Litronix Surface Mount Wristwatch LED Display  
Written by AnubisTTP on 2017-06-29  


One of the first places where early LED displays were fully exploited was in the manufacture of digital wristwatches. Although 'jump hour' mechanical digital watches were already in wide use by the time LED's were first made available, the invention of the light emitting diode allowed for the creation of the first completely solid state watches. This unidentified Litronix LED display is typical of the sort of display that would have been used in such a watch. Size matters in something that has to fit on a human wrist, and this LED module goes beyond mere smallness; it is so tiny it could practically be hidden inside a traditional LED 7 segment display with room to spare. Each single die digit is only 3mm high, and the entire display face is 19mm by 5mm across. This small area leaves no room for traditional pins; the display makes use of a tiny ball grid array similar to the type used on many modern graphics card chips. Needless to say, these parts were not intended to be replaced by the home builder.

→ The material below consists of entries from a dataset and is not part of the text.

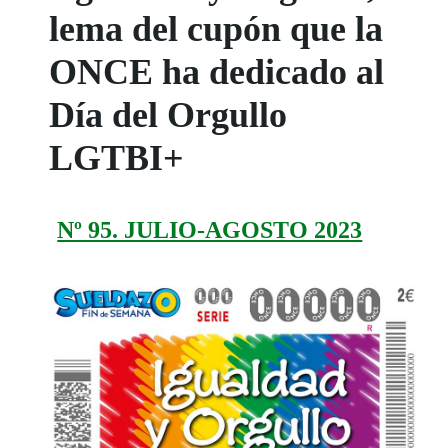
lema del cupón que la
ONCE ha dedicado al
Día del Orgullo
LGTBI+
Nº 95. JULIO-AGOSTO 2023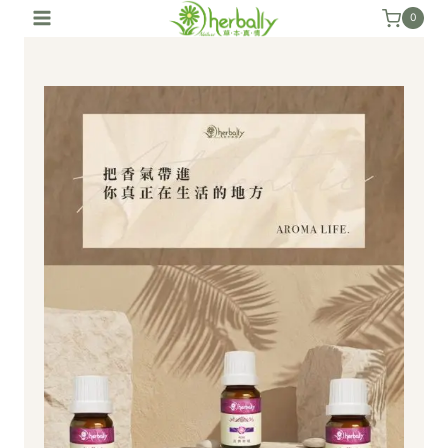
跳
0
至
內
容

Synchronar Watch LED Display
This tiny LED display was intended for use in solid state watches.

Wristwatch LED Display
Digits composed of single dies allow a compact LED display to be made with fewer individual bond wires.

Litronix LED Display Die
Die photos, 20x magnification.

Wristwatch LED Display Underside
This display uses a ball bond system for connection to the outside world.

Gruen Jump Hour Watch
Prior to the invention of LEDs, mechanical wristwatches were made using jump hour dials to provide a digital readout. Numbers were printed on wheels for each hand, and a slit in the dial would prevent more than a single line of the display from being seen at a time.